Are you a sourdough STARter

It requires a commitment, but with a little time and understanding, you’ll be
creating delicious sourdough loaves like a pro.

Life is full of unanswered questions. Which came first, the chicken or the egg? If Apple made a car, would it have Windows? And perhaps the most perplexing of all, why do I long to nurture a sourdough starter?

Managing sourdough starter takes more care and planning than taking care of a newborn. It has to be fed, stirred, burped (just kidding), used or given away. You’ve got to commit to baking bread at least weekly. You’ve got to use the starter regularly or give away a portion, and sooner or later you’re gonna run out of friends.

If you’re lucky enough to receive an heirloom sourdough starter you’ve got even more responsibility. It’s entirely possible that starter is decades old, having been nurtured and fed by ancestors who hacked their lives out of the wilderness and whose very survival was dependent on that scrap of sour sludge that you’ve now got tucked away in the back corner of your refrigerator. Don’t be the ONE who kills it.

Still, even with the responsibility and obligation attached to this sour albatross, I long for a crock of sourdough starter to care for. I want to bake the crusty loaves, flip the pancakes and bake sourdough biscuits. I yearn for the bubbly sludge to grow and flourish and perhaps overflow with wild yeasty vigor onto my countertop. Never one to settle for the easy road, I decided to make my own sourdough starter.

Sourdough Starter Yield:

4 cups

Ingredients: All-purpose flour



Making starter takes about 5 days. Each day you will feed the starter with equal amounts of flour and water. As the wild yeast grows stronger, the starter will become more frothy and sour-smelling. On average, this takes 5 days, but it can take longer. As long as you see bubbles and signs of yeast activity, continue feeding it regularly.


Day 1: Make the initial starter

4 ounces of all-purpose flour

4 ounces of water

Weigh the flour and water, combine them in a glass or plastic container (not metal) and stir vigorously until combined into a smooth batter. Loosely cover the container with plastic wrap or a kitchen towel and secure with a rubber band. Place the container in a safe place with a constant temperature of around 70-75°F and let it sit for 24 hours.

Day 2-5: Feeding and care

4 ounces of all-purpose flour

4 ounces of water

Give the starter a good look. Hopefully you’ll see a few bubbles here and there. That means the wild yeast has found sanctuary in your container and is beginning to set up housekeeping. If you don’t see bubbles yet, never fear. Rome wasn’t built in a day. Weigh the flour and water; combine them in the container; stir vigorously and cover and return the starter to its resting place. By day 5, the starter should be doubling in size every 24 hours. It should be very bubbly, even frothy. It should smell quite sour and pungent. If everything is looking and smelling correct, pat yourself on the back Dr. Frankenstein. It’s alive!
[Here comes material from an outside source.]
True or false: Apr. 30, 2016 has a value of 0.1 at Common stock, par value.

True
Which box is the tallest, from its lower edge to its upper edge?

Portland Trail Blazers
Once the starter has reached this point, it is no longer necessary to feed it daily. To maintain the starter use, (or discard) about half of the starter and then feed it with new flour and water (4 ounces of each) and stir vigorously. If you’re planning on making bread within the next 2 days, leave the starter out on the counter and continue discarding half and feeding it daily. If it will be more than 2 days before you plan to bake, then cover it tightly, and store it in the fridge. Remember to take it out and discard/feed once a week. If your starter has not begun to grow within 7 days, then add a pinch of yeast the next time you feed it. If this doesn’t do the trick, discard the starter and began again.

Basic Sourdough Bread


1 cup active sourdough culture

1 cup water

1 teaspoon of salt

3 ½ cups unbleached all-purpose flour

Dough proof: Pour the culture into a mixing bowl. Stir the water and salt into the culture with a mixing spoon. Add the flour, a cup at a time until the dough is too stiff to mix by hand. Turn out onto a floured surface and knead in the remaining flour until the dough is smooth and satiny.

Proof the dough overnight (8 to 12 hours) at room temperature, about 70°F, in a large bowl covered by plastic wrap. During this time, the dough should double in size. After the proof, use a spatula to gently ease the dough out onto a floured board.
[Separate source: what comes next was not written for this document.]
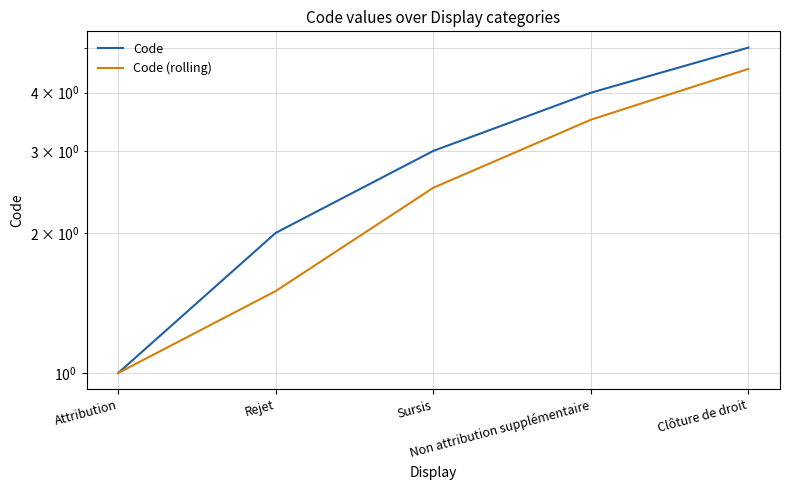

What are all the series names shown in the legend?

Code, Code (rolling)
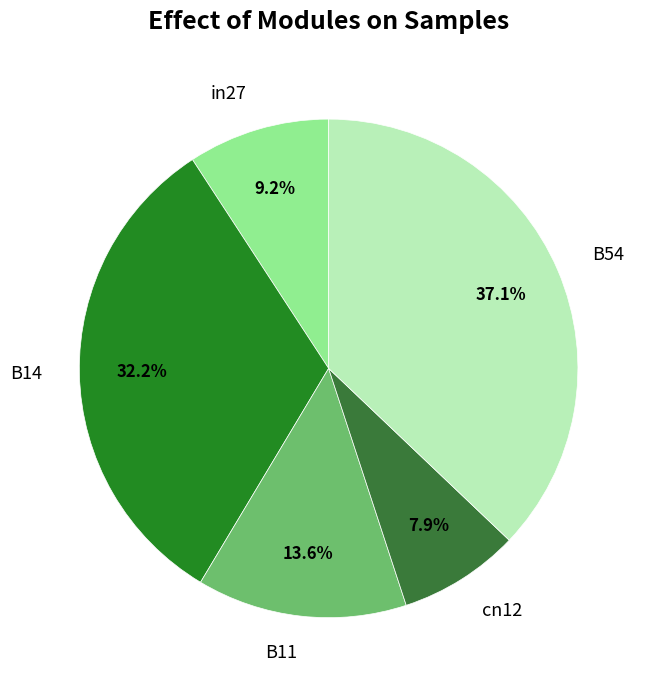

Is there any slice that represents more than half of the pie?

No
Allow the dough to rest for 30 minutes. If flattening occurs during this time, knead in additional flour before shaping.

After the 30-minute rest, shape the dough. Flatten it slightly, then lift a portion from the periphery and pull it towards the center. Continue this around the dough mass to form a rough ball, then pat and pull into the shape you desire.

Loaf proof: Place the shaped loaf in a bread pan, or for French loaves, on a baking sheet. Cover and proof at room temperature for 2 to 4 hours until it has doubled in bulk or reached nearly the top of the bread pan.

Baking: Just before putting the loaf in the oven, slash the surface of the dough several times with a razor blade. Place the pan with its shaped, proofed loaf in a cool oven, then turn the temperature to 375°F and bake for 70 minutes. For a firm, chewy crust, place a pan of boiling water below the loaf. When the loaf is baked, remove it from the pan and let cool on a wire rack for at least 15 to 20 minutes before slicing.